There is no sign Chen’s views are about to be silenced or his songs stilled, but there could be reprisals one way another (perhaps a crackdown on videoke bars that play his songs, who knows?)
It all started when Chen took to his Facebook page to rail against a cross-border service trade agreement most Taiwanese see as an excuse by Beijing to exert undue influence on their affairs.
And he let it be known in no uncertain terms that he is opposed to any such move by Beijing.
As it turns out, Ma Xiaoguang, the spokesperson of China’s State Council Taiwan Affairs Office, was listening.
Chen’s views are extreme and don’t represent the majority of Taiwanese, Ma was reported as saying.
“No one should be deprived the right of mutual visits and exchanges between compatriots across the strait,” Ma said.
The rhetoric is not new and the Taiwanese have more than once demonstrated their sentiment about the issue in protest marches.
But Chen’s celebrity, not to mention his huge Facebook following, has added a new twist to the cross-border spat.
Among younger people in the mainland, Chen is popular, and regardless of his political or social views, his songs continue to attract fans.
He was among the first batch of Taiwanese artists to crack the mainland market in the early 1990s. His “One Night in Beijing” has been a domestic success since it was released in 1992.
Fans love his gentle singing style and repertoire, a mix of country and Chinese music that appeals to both sides of the generational divide.

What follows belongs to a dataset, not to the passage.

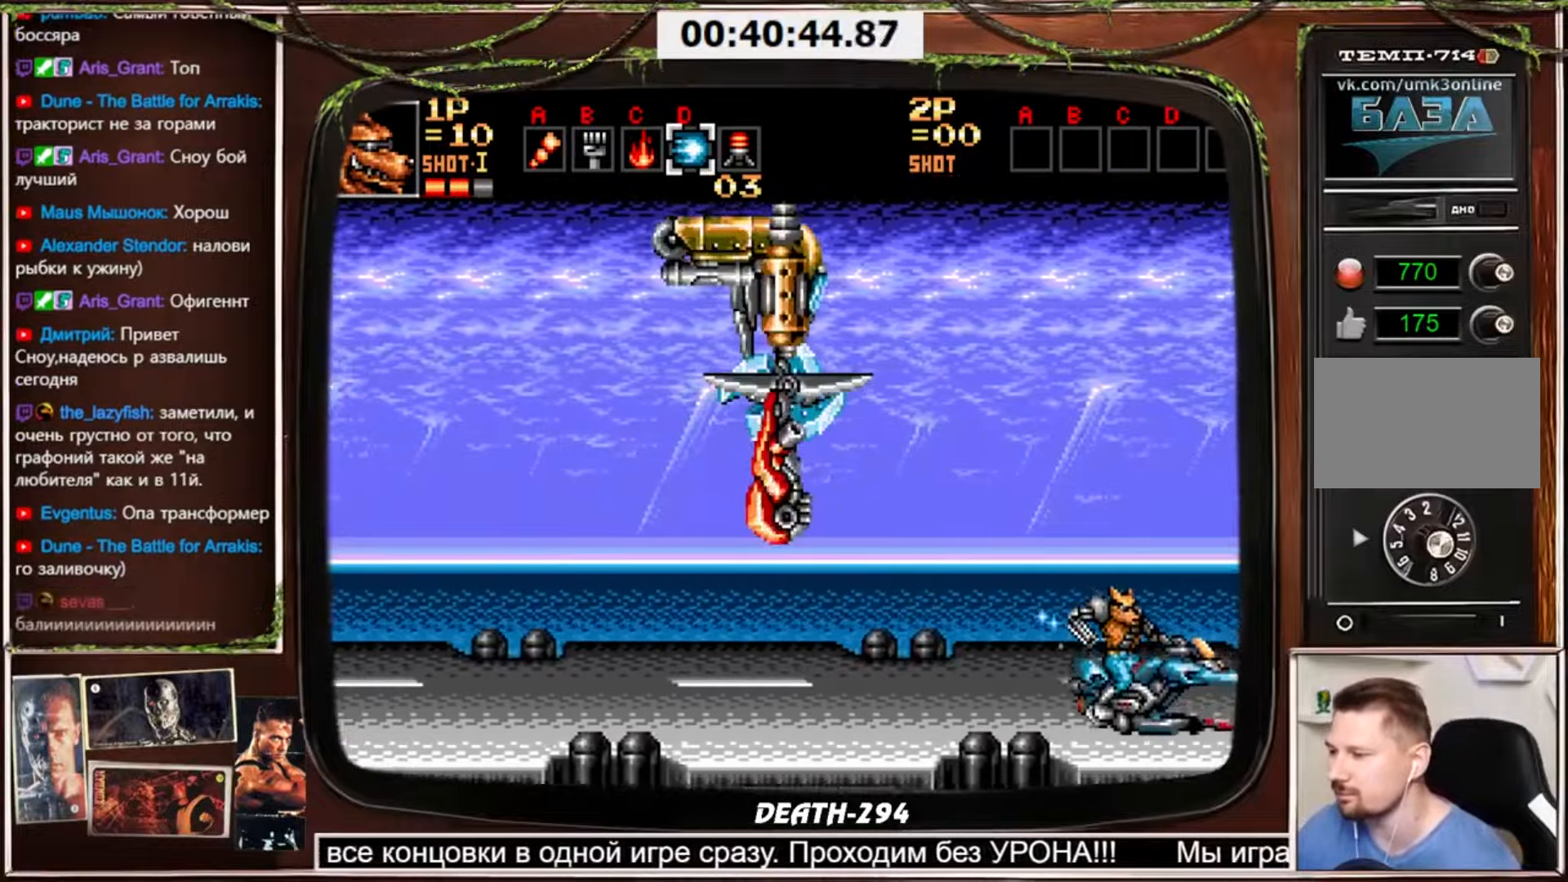
{"buttons": [], "events": [[134, "CROSS", "up"], [200, "CIRCLE", "up"], [200, "CROSS", "down"], [434, "CROSS", "up"]]}
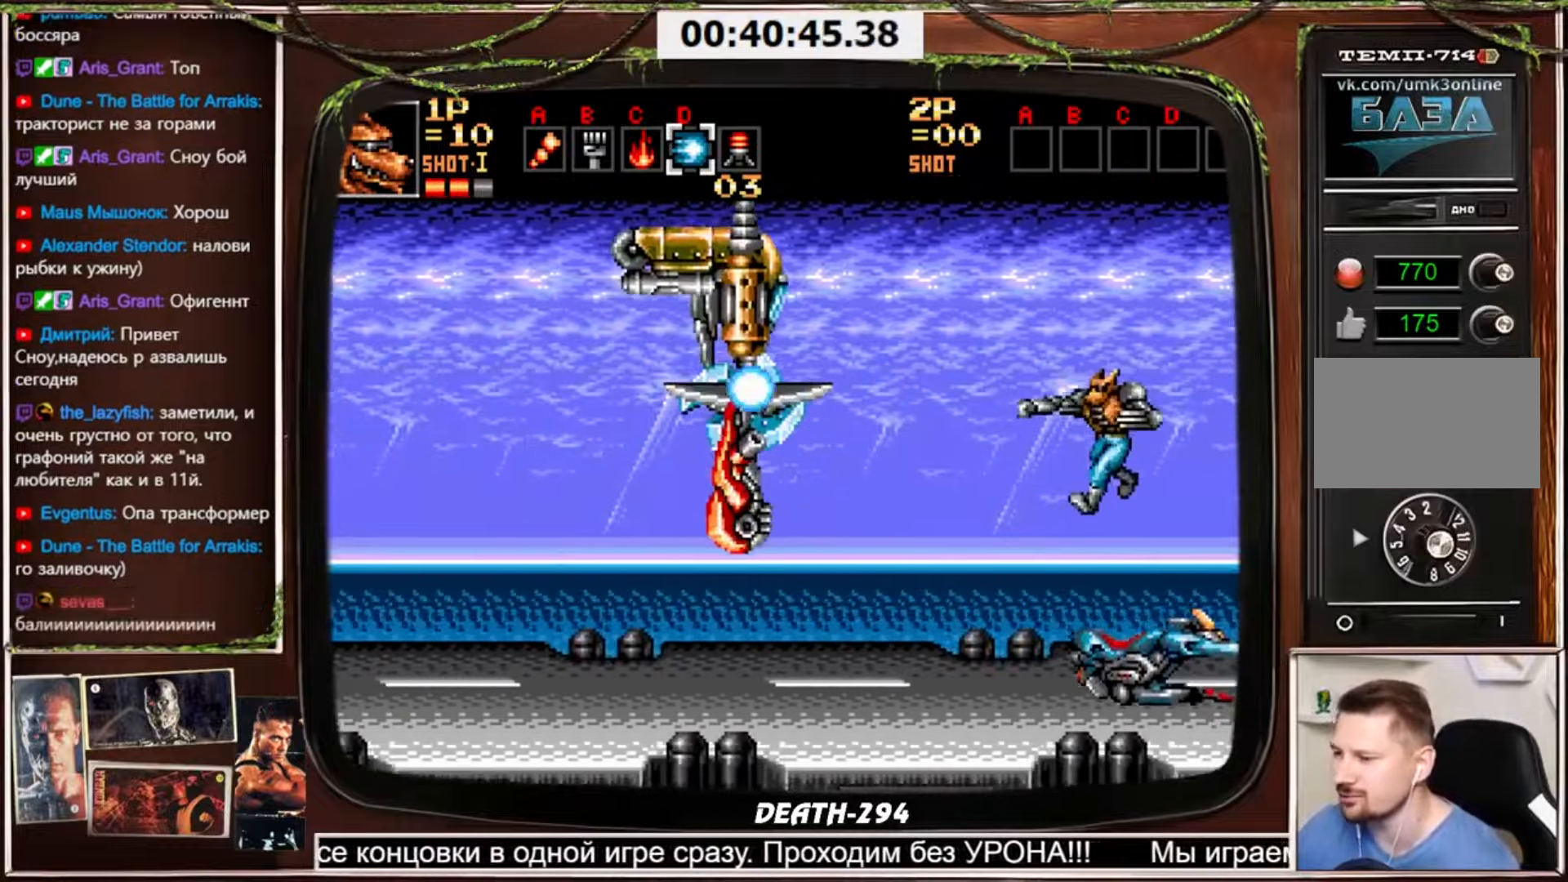
{"buttons": [], "events": [[233, "SELECT", "down"], [367, "SELECT", "up"]]}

But beyond his art, Chen is an ordinary man who shares a passion for his homeland with other Taiwanese.
Having been exposed to the Chinese mainland for the past 20 years, Chen has seen things change across the Taiwan Strait — China’s astonishing economic transformation, growing military strength and global influence — and their effects on Taiwan.
Sure, there have been increased trade, cultural exchanges and visits, but many Taiwanese are beginning to wonder whether these are not part of a grand scheme to hasten political reunification.
Taiwan people don’t want China’s money. They want to maintain their way of life and preserve their homeland.
There’s a song about that. Chen must have heard the line “… this land is mine”.